The incidence of melanoma is rising in the Netherlands and worldwide, with
current death rates of 800 patients per year in the Netherlands. Once
metastasized, death has historically been imminent for patients, until the
emergence of targeted- and immunotherapy. With response rates of 6-59% and
5-year survival rates reaching 40-50% from a prior 10%, a new era has begun
(1). However, as the variety in response rates signifies, a sizeable percentage
of patients do not respond and it is unclear if all lesions within a patient
respond similarly. Inter- and intra-tumour heterogeneity could be a
contributing factor to response failure (2,3). Characterising each tumour
lesion translates into biopsying each individual lesion leading to excessive
patient burden. PET/CT imaging provides the ability to visualize all lesions on
both an anatomical and functional basis. Adding PET/CT quantification analysis,
an unique and extensive non-invasive characterisation of all tumour lesions can
be provided. Until now only dermoscopy, confocal microscopy and CT based
quantification have been used in melanoma for diagnostic and prognostic model
building with promising results (4,5). One of the main challenges of imaging
based quantification research is the robustness of features, i.e. their
variability over time and susceptibility to different scan settings. No studies
have been performed to assess feature robustness in melanoma PET/CT
quantification, which is vital as a primary step to determine which features
are best to use in a predictive model for clinical application.

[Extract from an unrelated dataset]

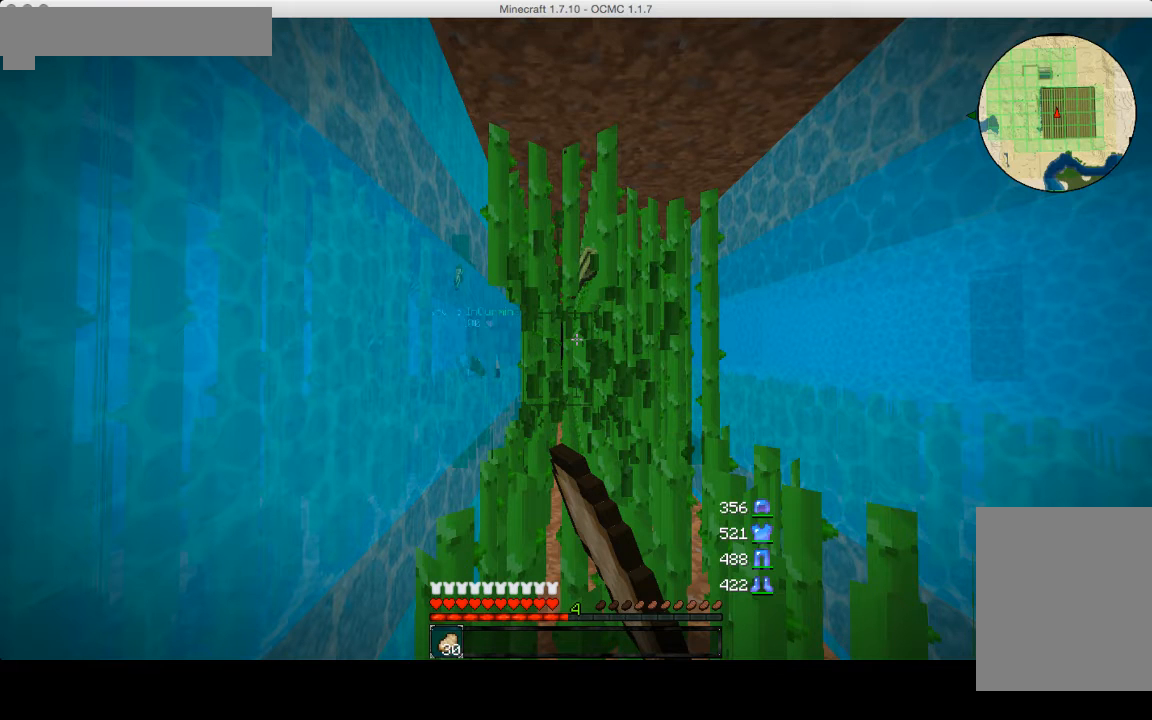
{"keys": ["a", "w"], "mouse": ["left"], "events": [[400, "a", "down"]]}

Determining the robustness of [18F]-FDG PET/CT based quantitative features in
metastatic melanoma patients by test-retesting [18F]-FDG PET/CT scans and
varying post processing scan settings, for future diagnostic and prognostic
clinical application.

This is a monocenter non-randomised prospective observational study, for a
duration of 1 year. The main procedure consists of repeating a [18F]-FDG PET/CT
scan *1 < 7 days of a first clinically indicated scan, all according to
standard clinical protocol. Addition of a variation in the post-processing
settings will be added after the patient has already left the scanner. 28
evaluable patients will be included of which a patient will be replaced if one
withdraws or is withdrawn from the study. A schedule for one patient is as
follows:

Day 1: [18F]-FDG PET/CT scan as planned (=test scan, clinically indicated)
Day 3, 4, 5, 6 or 7: [18F]-FDG PET/CT scan (=retest scan, additional scan for
study purposes)

Not applicable. There is minimal patient burden consisting of one extra
hospital visit of 1.5 hours for one additional [18F]-FDG PET scan with an
additional radiation dose of ±9 mSv.